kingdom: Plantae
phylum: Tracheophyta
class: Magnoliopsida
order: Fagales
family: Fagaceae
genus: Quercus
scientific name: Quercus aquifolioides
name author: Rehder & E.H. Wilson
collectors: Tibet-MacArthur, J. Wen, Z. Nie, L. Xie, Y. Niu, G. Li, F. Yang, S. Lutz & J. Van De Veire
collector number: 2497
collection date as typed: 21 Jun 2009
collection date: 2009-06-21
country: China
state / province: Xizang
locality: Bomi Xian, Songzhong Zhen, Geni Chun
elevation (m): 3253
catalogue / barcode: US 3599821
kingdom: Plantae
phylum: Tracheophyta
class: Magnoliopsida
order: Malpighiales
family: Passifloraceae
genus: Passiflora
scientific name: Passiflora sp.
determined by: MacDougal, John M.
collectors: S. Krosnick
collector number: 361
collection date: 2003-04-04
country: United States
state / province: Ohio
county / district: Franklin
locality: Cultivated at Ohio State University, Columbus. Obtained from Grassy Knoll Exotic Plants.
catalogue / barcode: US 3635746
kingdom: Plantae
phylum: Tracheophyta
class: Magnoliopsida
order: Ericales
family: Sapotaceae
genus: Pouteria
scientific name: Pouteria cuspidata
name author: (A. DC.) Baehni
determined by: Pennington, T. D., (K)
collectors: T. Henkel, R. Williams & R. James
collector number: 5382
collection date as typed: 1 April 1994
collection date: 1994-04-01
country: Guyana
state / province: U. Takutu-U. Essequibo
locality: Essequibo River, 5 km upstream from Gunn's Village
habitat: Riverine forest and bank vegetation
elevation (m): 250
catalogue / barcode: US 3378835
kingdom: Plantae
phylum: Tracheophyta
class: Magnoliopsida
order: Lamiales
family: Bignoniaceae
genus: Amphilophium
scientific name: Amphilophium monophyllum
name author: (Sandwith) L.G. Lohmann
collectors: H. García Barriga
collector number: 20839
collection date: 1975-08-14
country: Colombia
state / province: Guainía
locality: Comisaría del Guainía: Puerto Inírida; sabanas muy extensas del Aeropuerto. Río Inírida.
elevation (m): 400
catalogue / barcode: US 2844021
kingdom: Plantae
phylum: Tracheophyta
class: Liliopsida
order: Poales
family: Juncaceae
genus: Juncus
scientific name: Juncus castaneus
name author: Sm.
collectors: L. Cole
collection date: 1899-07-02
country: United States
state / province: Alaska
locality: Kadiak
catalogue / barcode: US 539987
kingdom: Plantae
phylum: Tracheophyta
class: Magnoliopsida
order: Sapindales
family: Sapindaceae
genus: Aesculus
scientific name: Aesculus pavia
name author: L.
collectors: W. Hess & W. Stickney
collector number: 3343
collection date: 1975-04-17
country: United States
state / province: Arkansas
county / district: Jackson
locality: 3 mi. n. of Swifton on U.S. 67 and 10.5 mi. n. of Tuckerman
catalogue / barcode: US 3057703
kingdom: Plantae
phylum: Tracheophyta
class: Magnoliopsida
--------------------------------------------------
Given problem =
Reproduce all of the rows above, switching every occurrence of "collectors" to "collected by" and leaving everything else unchanged.

Correct response =
kingdom: Plantae
phylum: Tracheophyta
class: Magnoliopsida
order: Fagales
family: Fagaceae
genus: Quercus
scientific name: Quercus aquifolioides
name author: Rehder & E.H. Wilson
collected by: Tibet-MacArthur, J. Wen, Z. Nie, L. Xie, Y. Niu, G. Li, F. Yang, S. Lutz & J. Van De Veire
collector number: 2497
collection date as typed: 21 Jun 2009
collection date: 2009-06-21
country: China
state / province: Xizang
locality: Bomi Xian, Songzhong Zhen, Geni Chun
elevation (m): 3253
catalogue / barcode: US 3599821
kingdom: Plantae
phylum: Tracheophyta
class: Magnoliopsida
order: Malpighiales
family: Passifloraceae
genus: Passiflora
scientific name: Passiflora sp.
determined by: MacDougal, John M.
collected by: S. Krosnick
collector number: 361
collection date: 2003-04-04
country: United States
state / province: Ohio
county / district: Franklin
locality: Cultivated at Ohio State University, Columbus. Obtained from Grassy Knoll Exotic Plants.
catalogue / barcode: US 3635746
kingdom: Plantae
phylum: Tracheophyta
class: Magnoliopsida
order: Ericales
family: Sapotaceae
genus: Pouteria
scientific name: Pouteria cuspidata
name author: (A. DC.) Baehni
determined by: Pennington, T. D., (K)
collected by: T. Henkel, R. Williams & R. James
collector number: 5382
collection date as typed: 1 April 1994
collection date: 1994-04-01
country: Guyana
state / province: U. Takutu-U. Essequibo
locality: Essequibo River, 5 km upstream from Gunn's Village
habitat: Riverine forest and bank vegetation
elevation (m): 250
catalogue / barcode: US 3378835
kingdom: Plantae
phylum: Tracheophyta
class: Magnoliopsida
order: Lamiales
family: Bignoniaceae
genus: Amphilophium
scientific name: Amphilophium monophyllum
name author: (Sandwith) L.G. Lohmann
collected by: H. García Barriga
collector number: 20839
collection date: 1975-08-14
country: Colombia
state / province: Guainía
locality: Comisaría del Guainía: Puerto Inírida; sabanas muy extensas del Aeropuerto. Río Inírida.
elevation (m): 400
catalogue / barcode: US 2844021
kingdom: Plantae
phylum: Tracheophyta
class: Liliopsida
order: Poales
family: Juncaceae
genus: Juncus
scientific name: Juncus castaneus
name author: Sm.
collected by: L. Cole
collection date: 1899-07-02
country: United States
state / province: Alaska
locality: Kadiak
catalogue / barcode: US 539987
kingdom: Plantae
phylum: Tracheophyta
class: Magnoliopsida
order: Sapindales
family: Sapindaceae
genus: Aesculus
scientific name: Aesculus pavia
name author: L.
collected by: W. Hess & W. Stickney
collector number: 3343
collection date: 1975-04-17
country: United States
state / province: Arkansas
county / district: Jackson
locality: 3 mi. n. of Swifton on U.S. 67 and 10.5 mi. n. of Tuckerman
catalogue / barcode: US 3057703
kingdom: Plantae
phylum: Tracheophyta
class: Magnoliopsida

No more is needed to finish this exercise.